Forced abortion case

BEIJING -- The woman who was forced to undergo a grisly late-term abortion in northwest China, an action that prompted a broad public outcry over family planning policy, will receive a cash settlement from the local government, her husband said Wednesday.

The authorities have already fired two officials, sanctioned another five and issued a formal apology in the case, a measure of the impact of the furor channeled on the Internet.

Deng Jiyuan said the local government agreed to pay $11,200.

Mr. Deng's wife, Feng Jianmei, was seven months pregnant when she was forced to undergo the abortion by chemical injection because the family could not afford the fine for having a second child. China limits ethnic Chinese families to one child, but the local authorities often allow a second if a fine is paid.

Insulting the king

HONG KONG -- An American imprisoned in Thailand for insulting the king has been released after being granted a royal pardon, the man's lawyer and a U.S. Embassy spokesman said Wednesday.

The American, Joe Gordon, left Remand Prison in Bangkok late Tuesday, according to his lawyer, Anon Numpa, who said King Bhumibol Adulyadej approved the pardon Monday. Mr. Numpa said his client was likely to return to the United States but gave no time frame.

Mr. Gordon was sentenced to two and a half years in prison last December after being convicted of translating and posting online portions of a book, "The King Never Smiles," that is banned in Thailand. In the book, a biography of King Bhumibol, the author Paul M. Handley accuses the king of consolidating royal power during his reign and slowing the development of democracy in Thailand.

Mr. Gordon, 56, was born in Thailand -- his Thai name is Lerpong Wichaicommart -- but he had lived in the United States for the past three decades before his arrest in May of last year during a visit to Thailand. He was living in the United States when he put portions of the book on the Web.

2 arrested in hacking case

LONDON -- British police have arrested two more suspects linked to phone hacking, revealing a widening of the investigation into tactics used by British media outlets.

The new suspects are reported to be journalists from newspapers not owned by News Corp., which previously has been the focus of the investigation.

Scotland Yard, London's central police station, said Wednesday that two men were arrested as part of an inquiry into allegations of inappropriate payments to police and public officials regarding phone-tapping.

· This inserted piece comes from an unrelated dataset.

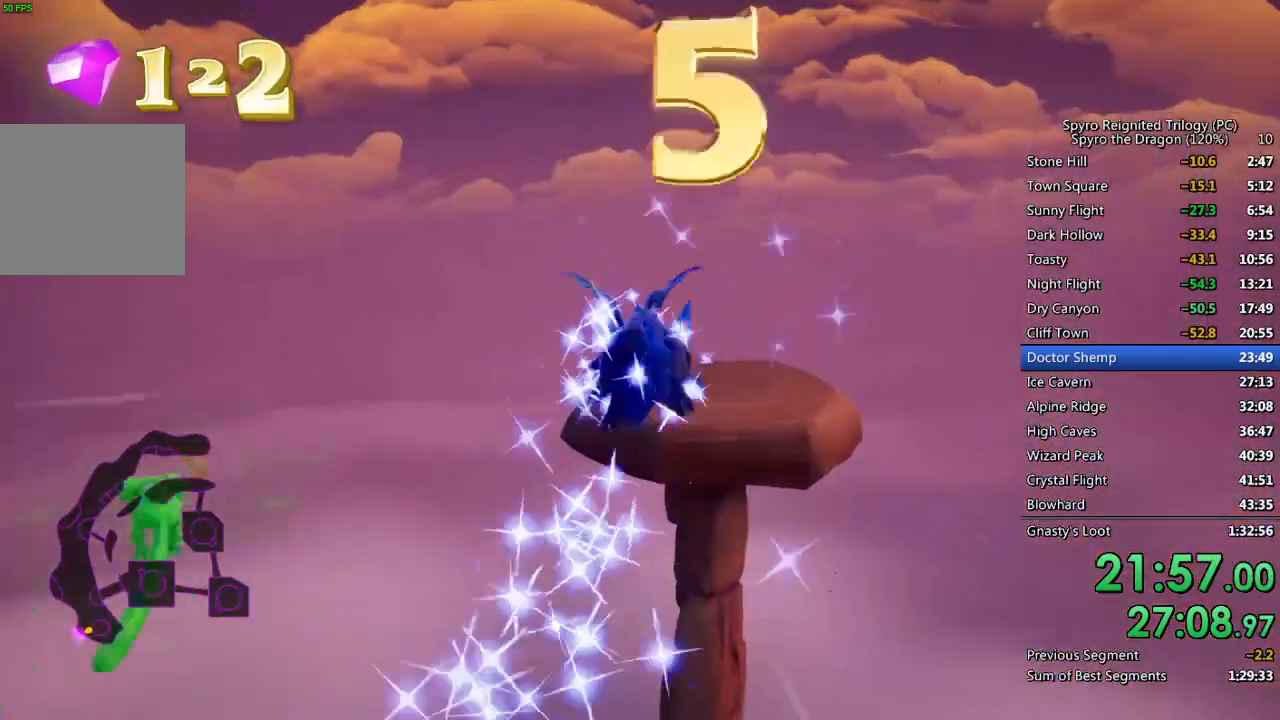
{"buttons": ["CROSS"], "left_stick": "up", "right_stick": "center", "events": [[417, "SQUARE", "up"], [433, "CROSS", "up"], [483, "CROSS", "down"]]}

While the police did not reveal their identities, the two were quickly named in the press as Justin Penrose, a 37-year-old journalist from the Daily Mirror tabloid, and Tom Savage, 34, deputy news editor from the Daily Star Sunday, another popular tabloid.

Oxford gets $115 million gift

LONDON -- The spires of historic University of Oxford have been forbidding to many poorer British families, even before the government tripled tuition fees at the end of 2010 in an austerity measure that prompted days of violent protests.

But on Wednesday, Oxford announced a $115 million donation from an alumnus, Michael Moritz, a major Silicon Valley venture capitalist, as the cornerstone of a $460 million fund dedicated to reducing the prospect of fearsome debt for the disadvantaged who manage to enter its elite doors. The first 100 scholarships are to be awarded in the fall, when the higher fees will begin.

The new scholarships will allow students from families whose income is less than about $25,000 a year to attend Oxford, for $5,400 a year, including living expenses -- an amount equal to the university's tuition before it was driven up to almost $14,000. That effectively reduces their future debt, as students cover their tuition with government loans, to be repaid only after they start earning more than $32,000 a year.